La stessa cosa succede con i testi, che devono spiegare con chiarezza le intenzioni dei progetti. Quando un architetto realizza architetture ragionate, deve riuscire a raccontare chiaramente per iscritto quelle motivazioni.


Uno dei concetti che le sono più cari è quello di spazio: lei sceglie la monocromia, come a Zamora e come nel Museo della memoria andalusa a Granada e fa entrare la luce a descriverla. Che idea sottende a questa visione dell’architettura deshabillée, per usare un termine a lei caro?

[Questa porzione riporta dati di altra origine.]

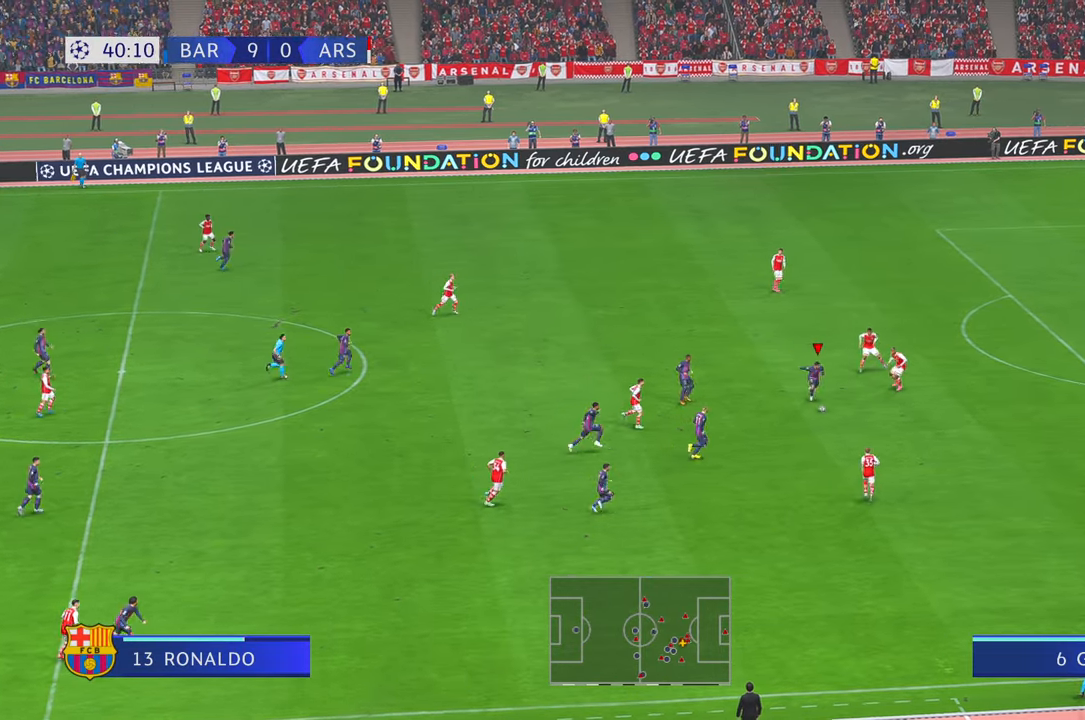
{"dt_ms": 500, "buttons": [], "left_stick": "right", "right_stick": "center", "events": [[500, "left_stick", "right"]]}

Come potrebbe un architetto non cercare lo spazio, non crearlo e costruirlo per permettere alle persone di usufruirne? è qualcosa che solo l’architettura può fare.
Per quanto riguarda la monocromia invece è una questione di precisione e drasticità. Per me il miglior modo di confrontarmi con la Cattedrale di Zamora è stato collocarle di fronte un volume in pietra, che fosse proprio la stessa pietra utilizzata nella Cattedrale. Poi, all’interno una scatola di vetro. Questa monocromia contribuisce alla drasticità. Sono convinto che l’architettura debba essere radicale. La voce dell’architettura è una voce potente. Nel MA di Granada ho deciso che l’utilizzo esclusivo del bianco avrebbe potenziato la qualità spaziale della corte ellittica con lo scivolo. E mi pare che il risultato sia quello giusto.
Rispetto all’architettura “deshabillée”, sono d’accordo. Cercare la perfezione in architettura non vuole dire diventare nevrotici. L’ha espresso molto bene l’architetto russo Melnikov: “Essendo io diventato il capo di me stesso, ho voluto chiedere all’Architettura di spogliarsi finalmente del suo vestito di marmo, di levarsi il trucco e di mostrarsi così com’è: nuda, come una dea, giovane e gracile. E di rinunciare ad apparire piacevole e accondiscendente, proprio come si addice alla vera bellezza”.
Le parole di Melnikov sono assolutamente chiare. Concordo pienamente con lui nella ferma volontà di trovare quella bellezza radicale. Per questo le sue parole campeggiano nel mio studio e guidano i miei pensieri sull’Architettura. Le ho tradotte anni fa dal libro di Stephen Frederick Starr “Melnikov. Solo Architect in a mass Society”, sempre sulla mia scrivania, che mi era stato regalato con dedica da Cino Zucchi nel 1983. Continuo a essere pienamente d’accordo con questa linea di pensiero.
Ben lontano da ogni tipo di minimalismo, si tratta di realizzare un’architettura essenziale, utilizzando unicamente gli elementi necessari. “Omit needless words” proclamano Strunk e E.B. White nel loro piccolo libro di linguistica americana. Precisamente “evitare le parole non necessarie”.

Nel suo lavoro, in particolare nella recente House of the Infinite, tutto è ricondotto a puro segno, niente può disturbare l’architettura. Come si confronta questa filosofia con l’umano che, imperfetto e distratto, entra nell’ambiente che disegna?

La House of Infinite è radicalmente umana. C’è qualcosa di più umano del creare un’alta piattaforma per favorire l’incontro tra dei e uomini? Questo era quello che i greci chiamavano “temenos”, proprio quello che la casa rappresenta.
Questa abitazione è un temenos, per far sì che gli dei possano scendere a dialogare con gli uomini.
Chiaramente noi umani, io per primo, siamo pieni di difetti, imperfetti e distratti, come tu ben suggerisci. Ma abbiamo anche la capacità eccezionale di creare qualcosa che va oltre noi stessi. E riusciamo anche a trovare la felicità in questo processo creativo.
L’architettura è il mestiere più bello del mondo.